Decide T/F about vertex and edge connectivity

113 Views Asked by At

Decide, whether it's true, that:

$\forall $ graph $G$ : if $K(G) \neq \lambda(G) $ then $\exists $ vertex $v$ : $deg(v)\geq 4$ (where $K(G)$ is the vertex-connectivity and $\lambda (G)$ is the edge-connectivity)

So, I have 2 solutions:

1, if I negate it right away I get:

$ \exists G : K(v) = \lambda(G) : \forall v : deg(v) \leq 3 $ - which is absolutely true because of $K_4$ - so if the negation is true, the original problem should be false.
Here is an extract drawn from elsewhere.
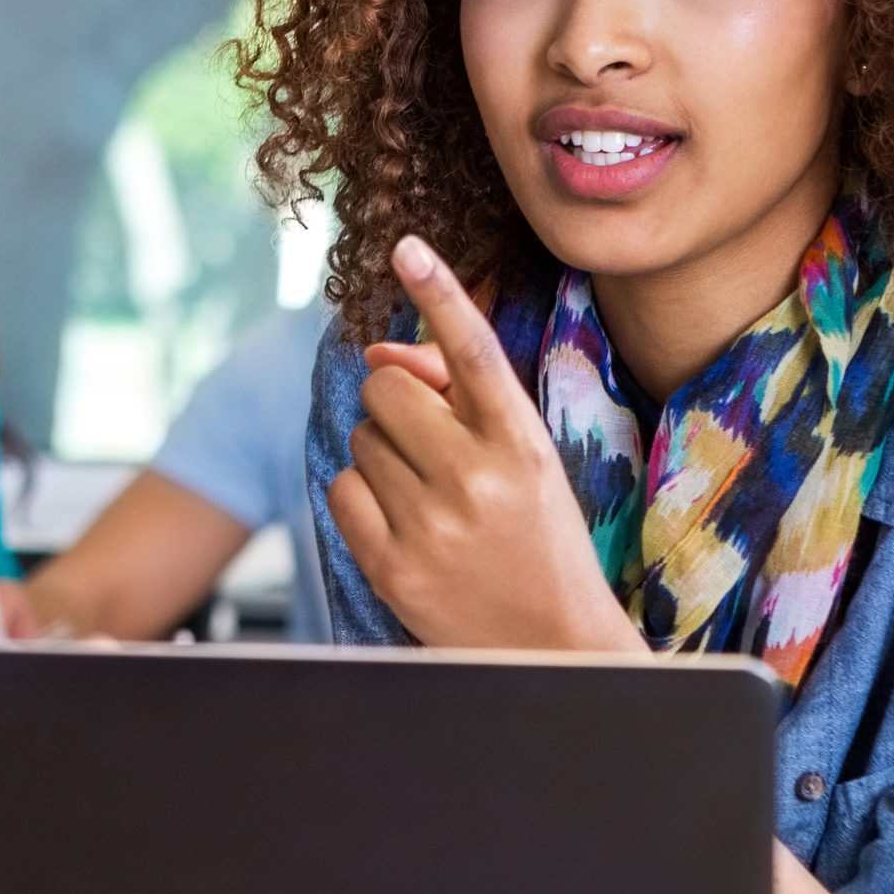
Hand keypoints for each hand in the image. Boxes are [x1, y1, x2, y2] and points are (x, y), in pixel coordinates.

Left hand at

2, by contradiction I say that $\forall v : deg(v) \leq 3 $ while $K(G) \neq \lambda(G)$ still holds

because of the degrees we can say, that $K(G) \leq \lambda(G) \leq 3$ but I know, that $K(G) \neq \lambda(G)$ so I get $K(G) < \lambda(G) \leq 3$ which seems like a contradiction, but I don't know how to prove it. (of course that would mean that the original sentence is true)

Any help is appreciated.

1

There are 1 best solutions below

0
On BEST ANSWER

Your negation of the statement is incorrect. The correct negation would be: There exists a graph $G$ so that $K(G) \neq \lambda(G)$ and the maximum degree of $G$ is at most 3. Remember that the negation of ($p \Rightarrow q$) is ($p$ and not $q$).
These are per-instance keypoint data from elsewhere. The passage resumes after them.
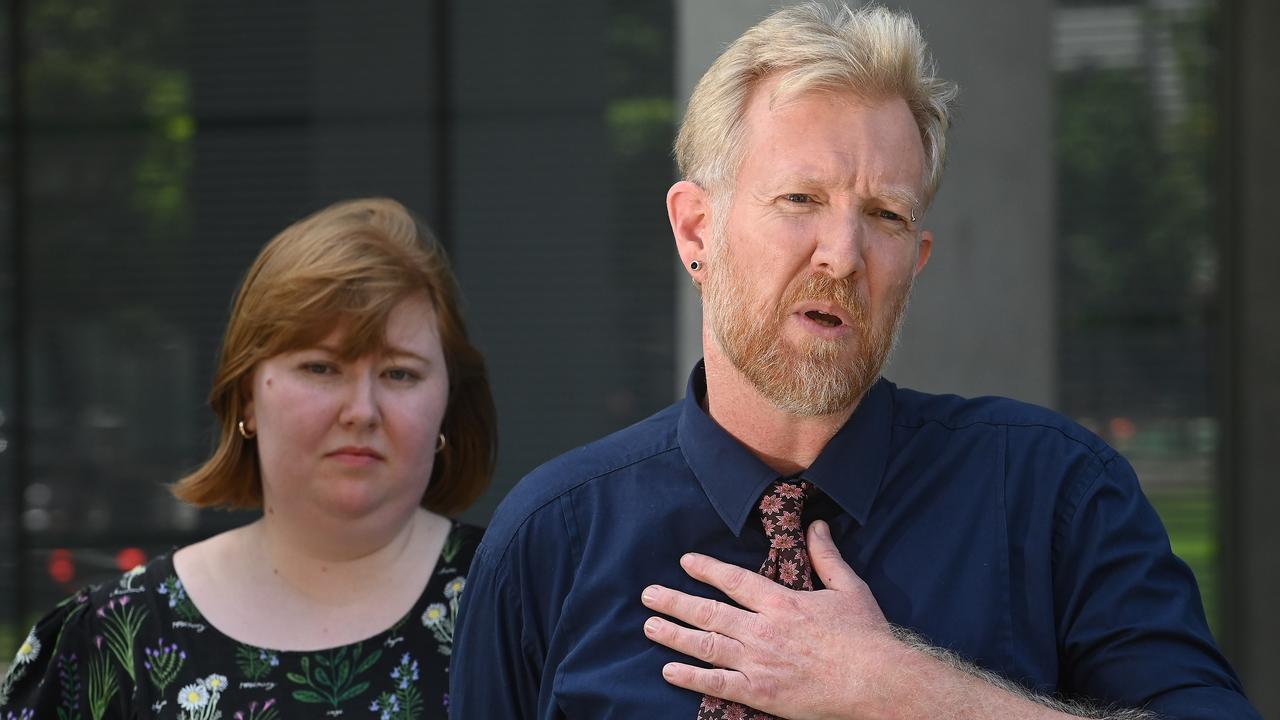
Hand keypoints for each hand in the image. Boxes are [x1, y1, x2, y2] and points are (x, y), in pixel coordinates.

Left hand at [640, 520, 901, 719]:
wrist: (877, 682)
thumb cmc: (866, 636)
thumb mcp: (849, 588)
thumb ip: (827, 556)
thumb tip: (817, 525)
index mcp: (782, 603)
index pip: (734, 581)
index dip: (707, 570)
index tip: (685, 562)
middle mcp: (762, 630)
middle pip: (709, 612)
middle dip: (675, 602)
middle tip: (648, 595)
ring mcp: (758, 663)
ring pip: (706, 645)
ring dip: (674, 634)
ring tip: (649, 626)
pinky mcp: (761, 693)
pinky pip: (717, 684)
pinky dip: (691, 677)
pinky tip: (669, 671)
Your second strategy is a good start. You know $K(G) < \lambda(G) \leq 3$. Therefore $K(G) \in \{0,1,2\}$. If $K(G) = 0$, then $\lambda(G) = 0$, the graph is already disconnected. If $K(G) = 1$, there is a vertex $v \in V(G)$ so that deleting $v$ disconnects the graph. But $\deg_G(v) \leq 3$, so for some component of $G - v$, it must be the case that $v$ sends at most 1 edge $e$ to that component. But then $e$ is a cut edge, and $\lambda=1$. If $K(G) = 2$, you can do something similar - look at the cut vertices, each must send at most 1 edge to one of the components, and those edges together would be an edge cut.

In fact you can use this same strategy without doing the case analysis - just look at any set of cut vertices $V$ in the graph, as long as the maximum degree is at most 3, each sends at most one edge to one of the components of $G-V$, and that set of edges would be an edge cut.